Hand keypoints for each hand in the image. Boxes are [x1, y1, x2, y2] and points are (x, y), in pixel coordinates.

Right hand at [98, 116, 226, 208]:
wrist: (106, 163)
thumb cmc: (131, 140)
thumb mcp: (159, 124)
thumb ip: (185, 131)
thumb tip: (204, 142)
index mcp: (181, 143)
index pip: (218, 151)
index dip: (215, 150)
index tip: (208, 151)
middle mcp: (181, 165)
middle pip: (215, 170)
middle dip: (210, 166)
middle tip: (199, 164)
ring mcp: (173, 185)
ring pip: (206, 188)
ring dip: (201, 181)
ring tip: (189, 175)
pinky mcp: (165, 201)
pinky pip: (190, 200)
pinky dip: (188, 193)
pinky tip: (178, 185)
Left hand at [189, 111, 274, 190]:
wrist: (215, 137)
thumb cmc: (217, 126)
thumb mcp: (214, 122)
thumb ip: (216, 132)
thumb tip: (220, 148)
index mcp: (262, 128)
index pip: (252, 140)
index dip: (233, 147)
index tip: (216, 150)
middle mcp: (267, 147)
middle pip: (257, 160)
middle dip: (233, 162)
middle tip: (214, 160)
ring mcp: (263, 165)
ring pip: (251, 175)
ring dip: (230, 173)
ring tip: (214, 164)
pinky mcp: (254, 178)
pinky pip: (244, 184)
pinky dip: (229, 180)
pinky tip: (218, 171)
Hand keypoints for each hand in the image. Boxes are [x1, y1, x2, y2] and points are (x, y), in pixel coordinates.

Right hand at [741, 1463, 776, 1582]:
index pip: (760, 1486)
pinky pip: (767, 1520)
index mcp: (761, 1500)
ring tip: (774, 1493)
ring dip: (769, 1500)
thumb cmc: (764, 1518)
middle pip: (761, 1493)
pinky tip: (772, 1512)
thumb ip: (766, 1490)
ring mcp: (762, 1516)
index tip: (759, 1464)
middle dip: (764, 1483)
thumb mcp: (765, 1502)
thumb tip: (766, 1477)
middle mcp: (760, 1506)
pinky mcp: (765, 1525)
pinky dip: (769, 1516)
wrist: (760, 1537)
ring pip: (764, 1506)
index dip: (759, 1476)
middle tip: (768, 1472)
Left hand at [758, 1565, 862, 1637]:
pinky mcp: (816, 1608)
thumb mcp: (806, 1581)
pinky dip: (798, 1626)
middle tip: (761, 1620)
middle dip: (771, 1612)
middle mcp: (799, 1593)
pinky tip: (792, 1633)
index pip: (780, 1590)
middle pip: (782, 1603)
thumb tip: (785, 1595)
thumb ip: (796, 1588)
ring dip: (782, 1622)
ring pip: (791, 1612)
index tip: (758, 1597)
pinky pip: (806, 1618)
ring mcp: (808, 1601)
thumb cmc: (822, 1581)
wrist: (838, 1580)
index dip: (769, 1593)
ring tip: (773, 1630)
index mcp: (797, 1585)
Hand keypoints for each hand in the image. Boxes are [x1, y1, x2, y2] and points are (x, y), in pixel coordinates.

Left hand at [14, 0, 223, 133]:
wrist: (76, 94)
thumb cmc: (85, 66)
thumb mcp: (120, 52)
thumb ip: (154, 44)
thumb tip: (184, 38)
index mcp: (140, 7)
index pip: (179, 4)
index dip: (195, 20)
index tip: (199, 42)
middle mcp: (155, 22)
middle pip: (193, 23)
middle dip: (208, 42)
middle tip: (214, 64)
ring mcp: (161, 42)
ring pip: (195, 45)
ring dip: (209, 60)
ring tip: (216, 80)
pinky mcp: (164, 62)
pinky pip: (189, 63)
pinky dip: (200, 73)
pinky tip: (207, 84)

ACTIVITY.
Copy word for word the stretch of entries above from the line that has "ring mcp: (173, 185)" through the line that has "thumb cmc: (85, 66)", both ends included, and nothing outside it.

EXPECTED ANSWER.
ring mcp: (173, 185)
ring pip: (206, 188)
ring dip: (201, 181)
ring tip: (189, 175)
pinky mcp: (165, 201)
pinky pip: (190, 200)
pinky dip: (188, 193)
pinky tip: (178, 185)
Left hand at [189, 111, 274, 190]:
wrist: (215, 137)
thumb cmc: (217, 126)
thumb mcp: (214, 122)
thumb ip: (216, 132)
thumb tip: (220, 148)
index mcp: (262, 128)
index pip: (252, 140)
index dip: (233, 147)
index tip: (216, 150)
middle mcp: (267, 147)
middle pip: (257, 160)
middle dip: (233, 162)
middle tip: (214, 160)
ring mcp: (263, 165)
ring pip: (251, 175)
ring dip: (230, 173)
ring tip: (214, 164)
pinky mcp: (254, 178)
pinky pip: (244, 184)
pinky dip: (229, 180)
pinky tip: (218, 171)
Hand keypoints for each hand in the image. Boxes are [x1, y1, x2, y2] and points are (x, y), in pixel coordinates.

Right hand at [741, 1463, 776, 1582]:
index pip: (760, 1486)
pinky pip: (767, 1520)
index mcp: (761, 1500)
ring tip: (774, 1493)
ring dip: (769, 1500)
thumb cmc: (764, 1518)
middle pip: (761, 1493)
pinky tip: (772, 1512)
thumb ip: (766, 1490)
ring mcp: (762, 1516)
index tip: (759, 1464)
middle dip: (764, 1483)
thumb mcp: (765, 1502)
thumb tip: (766, 1477)
middle mcp: (760, 1506)
pinky mcp: (765, 1525)
pinky dip: (769, 1516)
wrist: (760, 1537)
ring pip: (764, 1506)
index dip: (759, 1476)
middle tip: (768, 1472)
Left hand at [758, 1565, 862, 1637]:
pinky mcp: (816, 1608)
thumb mcp: (806, 1581)
pinky dip: (798, 1626)
middle tip: (761, 1620)
middle dip: (771, 1612)
middle mcp: (799, 1593)
pinky tip: (792, 1633)
index pip: (780, 1590)
middle pip: (782, 1603)
thumb tip: (785, 1595)
thumb ip: (796, 1588)
ring dip: (782, 1622)
ring pip: (791, 1612)
index tip: (758, 1597)
pinky pip: (806, 1618)
ring mcp: (808, 1601)
thumb cmc: (822, 1581)
wrist: (838, 1580)
index dip: (769, 1593)
ring tip: (773, 1630)
index mcp: (797, 1585)
Hand keypoints for each hand in the image. Boxes are [x1, y1, x2, y2] and points are (x, y), in pixel coordinates.

Left hand at [14, 0, 223, 133]:
wrist: (76, 94)
thumb cmc: (85, 66)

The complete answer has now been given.